Starting at the line that contains "SARS-CoV-2 in der", reproduce only the lines through the end of the data, exactly, including both the first and the last; skip the pictures.

[Extracted page text data]
--
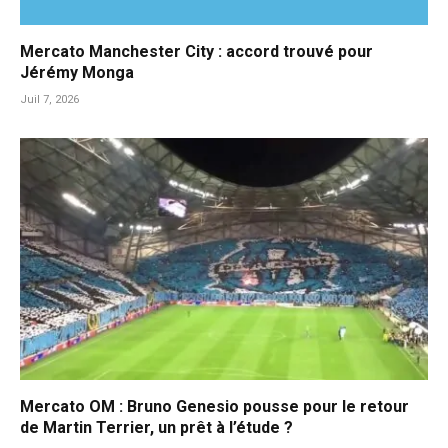
Mercato Manchester City : accord trouvé pour
Jérémy Monga
Juil 7, 2026
Mercato OM : Bruno Genesio pousse pour le retour
de Martin Terrier, un prêt à l’étude ?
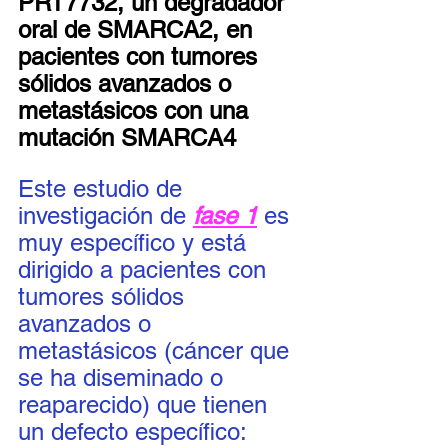
PRT7732, un degradador 
oral de SMARCA2, en 
pacientes con tumores 
sólidos avanzados o 
metastásicos con una 
mutación SMARCA4
Este estudio de 
investigación de 
fase 1
 es 
muy específico y está 
dirigido a pacientes con 
tumores sólidos 
avanzados o 
metastásicos (cáncer que 
se ha diseminado o 
reaparecido) que tienen 
un defecto específico: 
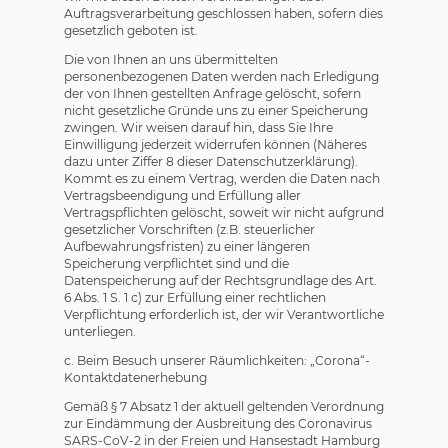
Auftragsverarbeitung geschlossen haben, sofern dies
gesetzlich geboten ist.
Die von Ihnen an uns übermittelten
personenbezogenen Daten werden nach Erledigung
der von Ihnen gestellten Anfrage gelöscht, sofern
nicht gesetzliche Gründe uns zu einer Speicherung
zwingen. Wir weisen darauf hin, dass Sie Ihre
Einwilligung jederzeit widerrufen können (Näheres
dazu unter Ziffer 8 dieser Datenschutzerklärung).
Kommt es zu einem Vertrag, werden die Daten nach
Vertragsbeendigung und Erfüllung aller
Vertragspflichten gelöscht, soweit wir nicht aufgrund
gesetzlicher Vorschriften (z.B. steuerlicher
Aufbewahrungsfristen) zu einer längeren
Speicherung verpflichtet sind und die
Datenspeicherung auf der Rechtsgrundlage des Art.
6 Abs. 1 S. 1 c) zur Erfüllung einer rechtlichen
Verpflichtung erforderlich ist, der wir Verantwortliche
unterliegen.
c. Beim Besuch unserer Räumlichkeiten: „Corona“-
Kontaktdatenerhebung
Gemäß § 7 Absatz 1 der aktuell geltenden Verordnung
zur Eindämmung der Ausbreitung des Coronavirus
SARS-CoV-2 in der Freien und Hansestadt Hamburg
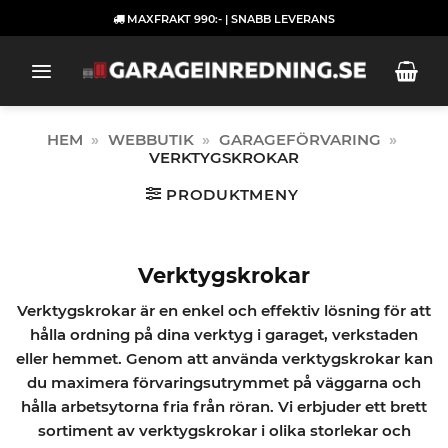
Skip
MAXFRAKT 990:- | SNABB LEVERANS
to
content
HEM
»
WEBBUTIK
»
GARAGEFÖRVARING
»
VERKTYGSKROKAR
PRODUKTMENY
Verktygskrokar
Verktygskrokar är en enkel och effektiv lösning för att
hålla ordning på dina verktyg i garaget, verkstaden
eller hemmet. Genom att använda verktygskrokar kan
du maximera förvaringsutrymmet på väggarna och
hålla arbetsytorna fria från röran. Vi erbjuder ett brett
sortiment av verktygskrokar i olika storlekar och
--
Exercise answer:
SARS-CoV-2 in der Freien und Hansestadt Hamburg
Skip
MAXFRAKT 990:- | SNABB LEVERANS
to
content
HEM
»
WEBBUTIK
»
GARAGEFÖRVARING
»
VERKTYGSKROKAR
PRODUKTMENY
Verktygskrokar
Verktygskrokar är en enkel och effektiv lösning för att
hålla ordning på dina verktyg i garaget, verkstaden
eller hemmet. Genom att använda verktygskrokar kan
du maximera förvaringsutrymmet på väggarna och
hålla arbetsytorna fria från röran. Vi erbjuder ett brett
sortiment av verktygskrokar i olika storlekar och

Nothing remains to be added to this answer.